Saved entries:

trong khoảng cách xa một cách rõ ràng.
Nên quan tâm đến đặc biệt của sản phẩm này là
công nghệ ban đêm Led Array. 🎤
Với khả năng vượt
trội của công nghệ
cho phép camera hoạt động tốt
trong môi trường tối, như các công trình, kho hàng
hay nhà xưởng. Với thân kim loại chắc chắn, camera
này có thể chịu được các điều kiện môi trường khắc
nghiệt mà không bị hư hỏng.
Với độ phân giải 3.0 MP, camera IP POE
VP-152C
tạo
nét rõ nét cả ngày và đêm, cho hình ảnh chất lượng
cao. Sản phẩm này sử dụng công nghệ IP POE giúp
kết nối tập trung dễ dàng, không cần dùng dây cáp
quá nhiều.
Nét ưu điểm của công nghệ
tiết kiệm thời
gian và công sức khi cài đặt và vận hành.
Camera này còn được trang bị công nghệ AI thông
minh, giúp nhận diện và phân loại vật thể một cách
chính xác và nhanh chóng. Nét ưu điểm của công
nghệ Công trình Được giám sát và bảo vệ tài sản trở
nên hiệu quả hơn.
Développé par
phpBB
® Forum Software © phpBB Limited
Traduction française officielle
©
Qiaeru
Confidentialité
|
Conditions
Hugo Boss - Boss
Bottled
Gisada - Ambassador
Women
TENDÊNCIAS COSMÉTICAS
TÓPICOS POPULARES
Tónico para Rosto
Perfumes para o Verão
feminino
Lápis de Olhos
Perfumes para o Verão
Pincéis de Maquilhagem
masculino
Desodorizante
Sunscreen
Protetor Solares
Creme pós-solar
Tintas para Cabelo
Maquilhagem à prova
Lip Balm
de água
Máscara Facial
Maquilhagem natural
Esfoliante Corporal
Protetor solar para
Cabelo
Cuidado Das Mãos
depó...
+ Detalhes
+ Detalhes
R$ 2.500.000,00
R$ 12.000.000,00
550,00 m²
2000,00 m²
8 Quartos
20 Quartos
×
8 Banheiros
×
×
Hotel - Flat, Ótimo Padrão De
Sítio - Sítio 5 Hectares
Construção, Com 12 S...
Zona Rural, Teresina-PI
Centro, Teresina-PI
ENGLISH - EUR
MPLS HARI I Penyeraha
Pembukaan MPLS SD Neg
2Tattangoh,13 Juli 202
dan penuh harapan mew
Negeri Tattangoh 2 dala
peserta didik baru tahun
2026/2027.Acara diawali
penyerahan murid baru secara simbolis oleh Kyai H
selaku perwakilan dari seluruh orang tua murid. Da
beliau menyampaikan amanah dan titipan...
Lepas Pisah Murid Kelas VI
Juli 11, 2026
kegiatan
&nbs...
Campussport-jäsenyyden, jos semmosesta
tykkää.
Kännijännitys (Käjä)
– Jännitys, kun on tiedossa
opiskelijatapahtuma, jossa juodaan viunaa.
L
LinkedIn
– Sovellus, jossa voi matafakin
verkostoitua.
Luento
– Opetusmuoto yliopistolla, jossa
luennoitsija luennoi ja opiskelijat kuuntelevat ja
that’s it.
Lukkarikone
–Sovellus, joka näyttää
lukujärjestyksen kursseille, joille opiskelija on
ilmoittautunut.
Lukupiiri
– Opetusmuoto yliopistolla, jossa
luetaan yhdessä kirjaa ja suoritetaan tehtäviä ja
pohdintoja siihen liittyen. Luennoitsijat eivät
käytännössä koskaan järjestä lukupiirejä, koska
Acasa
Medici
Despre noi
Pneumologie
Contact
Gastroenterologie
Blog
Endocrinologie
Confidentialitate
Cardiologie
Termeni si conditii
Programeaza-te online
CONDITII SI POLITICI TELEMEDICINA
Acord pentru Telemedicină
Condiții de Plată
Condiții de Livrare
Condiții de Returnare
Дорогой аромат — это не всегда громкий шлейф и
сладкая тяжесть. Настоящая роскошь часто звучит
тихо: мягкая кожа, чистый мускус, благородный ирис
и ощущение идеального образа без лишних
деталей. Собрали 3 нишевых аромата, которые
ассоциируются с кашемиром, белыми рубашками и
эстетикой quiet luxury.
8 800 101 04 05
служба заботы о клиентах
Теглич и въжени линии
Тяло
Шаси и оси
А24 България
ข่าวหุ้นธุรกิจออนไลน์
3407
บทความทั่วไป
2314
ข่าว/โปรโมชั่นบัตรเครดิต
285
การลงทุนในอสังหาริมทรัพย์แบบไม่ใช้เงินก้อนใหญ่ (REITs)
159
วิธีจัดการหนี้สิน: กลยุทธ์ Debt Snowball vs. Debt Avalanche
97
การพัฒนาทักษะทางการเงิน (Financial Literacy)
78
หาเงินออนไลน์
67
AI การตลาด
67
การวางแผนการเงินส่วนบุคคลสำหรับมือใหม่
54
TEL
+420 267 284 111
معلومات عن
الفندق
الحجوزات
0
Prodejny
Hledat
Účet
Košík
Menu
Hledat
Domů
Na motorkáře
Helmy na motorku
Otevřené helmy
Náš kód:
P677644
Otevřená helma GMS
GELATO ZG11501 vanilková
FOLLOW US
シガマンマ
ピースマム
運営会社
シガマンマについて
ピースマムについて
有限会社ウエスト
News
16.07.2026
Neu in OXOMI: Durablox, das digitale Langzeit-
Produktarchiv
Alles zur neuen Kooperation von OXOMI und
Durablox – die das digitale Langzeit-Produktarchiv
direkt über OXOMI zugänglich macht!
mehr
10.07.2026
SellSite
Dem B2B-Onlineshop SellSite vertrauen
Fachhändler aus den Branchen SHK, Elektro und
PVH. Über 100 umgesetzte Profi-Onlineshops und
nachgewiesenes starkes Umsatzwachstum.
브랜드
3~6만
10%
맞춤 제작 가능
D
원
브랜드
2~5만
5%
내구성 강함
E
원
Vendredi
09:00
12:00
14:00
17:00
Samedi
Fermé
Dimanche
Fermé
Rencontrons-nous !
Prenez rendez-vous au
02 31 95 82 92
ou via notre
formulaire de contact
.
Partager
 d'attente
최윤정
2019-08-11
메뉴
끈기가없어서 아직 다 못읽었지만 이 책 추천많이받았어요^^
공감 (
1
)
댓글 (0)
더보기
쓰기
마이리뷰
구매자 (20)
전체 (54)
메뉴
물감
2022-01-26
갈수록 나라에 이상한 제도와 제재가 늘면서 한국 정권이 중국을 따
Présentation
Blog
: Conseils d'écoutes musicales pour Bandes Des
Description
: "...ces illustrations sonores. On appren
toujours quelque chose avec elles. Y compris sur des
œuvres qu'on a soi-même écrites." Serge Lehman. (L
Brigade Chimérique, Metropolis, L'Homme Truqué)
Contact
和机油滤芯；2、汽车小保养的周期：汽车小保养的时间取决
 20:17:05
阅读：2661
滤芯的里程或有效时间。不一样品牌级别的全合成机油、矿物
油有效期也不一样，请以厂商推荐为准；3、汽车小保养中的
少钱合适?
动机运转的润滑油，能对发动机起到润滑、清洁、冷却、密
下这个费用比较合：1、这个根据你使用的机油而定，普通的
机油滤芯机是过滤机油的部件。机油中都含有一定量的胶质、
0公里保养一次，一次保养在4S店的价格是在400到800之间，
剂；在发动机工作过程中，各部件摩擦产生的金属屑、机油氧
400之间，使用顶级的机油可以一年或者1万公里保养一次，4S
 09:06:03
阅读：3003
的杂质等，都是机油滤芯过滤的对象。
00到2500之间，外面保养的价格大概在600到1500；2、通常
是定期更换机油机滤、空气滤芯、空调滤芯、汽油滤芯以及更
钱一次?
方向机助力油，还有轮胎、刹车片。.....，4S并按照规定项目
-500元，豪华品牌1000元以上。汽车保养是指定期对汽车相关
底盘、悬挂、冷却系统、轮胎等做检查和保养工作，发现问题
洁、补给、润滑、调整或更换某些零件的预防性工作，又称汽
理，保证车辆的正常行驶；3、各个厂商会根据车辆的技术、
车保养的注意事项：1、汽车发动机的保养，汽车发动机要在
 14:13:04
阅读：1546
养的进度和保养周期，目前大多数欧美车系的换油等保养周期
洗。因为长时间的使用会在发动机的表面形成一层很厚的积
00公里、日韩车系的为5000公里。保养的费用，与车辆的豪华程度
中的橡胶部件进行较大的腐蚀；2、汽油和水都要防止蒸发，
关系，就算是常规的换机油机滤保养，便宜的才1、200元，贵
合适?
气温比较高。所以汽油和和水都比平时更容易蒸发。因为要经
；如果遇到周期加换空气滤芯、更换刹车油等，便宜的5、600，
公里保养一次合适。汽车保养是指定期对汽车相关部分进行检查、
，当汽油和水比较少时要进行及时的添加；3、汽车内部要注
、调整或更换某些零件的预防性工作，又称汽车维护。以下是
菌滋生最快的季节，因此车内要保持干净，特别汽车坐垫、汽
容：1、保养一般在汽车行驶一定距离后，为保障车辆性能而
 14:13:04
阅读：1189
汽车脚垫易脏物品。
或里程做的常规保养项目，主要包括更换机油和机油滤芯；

> **TASK INSTRUCTIONS**
All that is wanted is a faithful reproduction of the line above with "ассоциируются с кашемиром, белыми рубашками и", the line with "Durablox – die", and every line in between.

> **REPLY**
ассоциируются с кашемиром, белыми рубашками и
эстетикой quiet luxury.
8 800 101 04 05
служба заботы о клиентах
Теглич и въжени линии
Тяло
Шаси и оси
А24 България
ข่าวหุ้นธุรกิจออนไลน์
3407
บทความทั่วไป
2314
ข่าว/โปรโมชั่นบัตรเครดิต
285
การลงทุนในอสังหาริมทรัพย์แบบไม่ใช้เงินก้อนใหญ่ (REITs)
159
วิธีจัดการหนี้สิน: กลยุทธ์ Debt Snowball vs. Debt Avalanche
97
การพัฒนาทักษะทางการเงิน (Financial Literacy)
78
หาเงินออนไลน์
67
AI การตลาด
67
การวางแผนการเงินส่วนบุคคลสำหรับมือใหม่
54
TEL
+420 267 284 111
معلومات عن
الفندق
الحجوزات
0
Prodejny
Hledat
Účet
Košík
Menu
Hledat
Domů
Na motorkáře
Helmy na motorku
Otevřené helmy
Náš kód:
P677644
Otevřená helma GMS
GELATO ZG11501 vanilková
FOLLOW US
シガマンマ
ピースマム
運営会社
シガマンマについて
ピースマムについて
有限会社ウエスト
News
16.07.2026
Neu in OXOMI: Durablox, das digitale Langzeit-
Produktarchiv
Alles zur neuen Kooperation von OXOMI und
Durablox – die das digitale Langzeit-Produktarchiv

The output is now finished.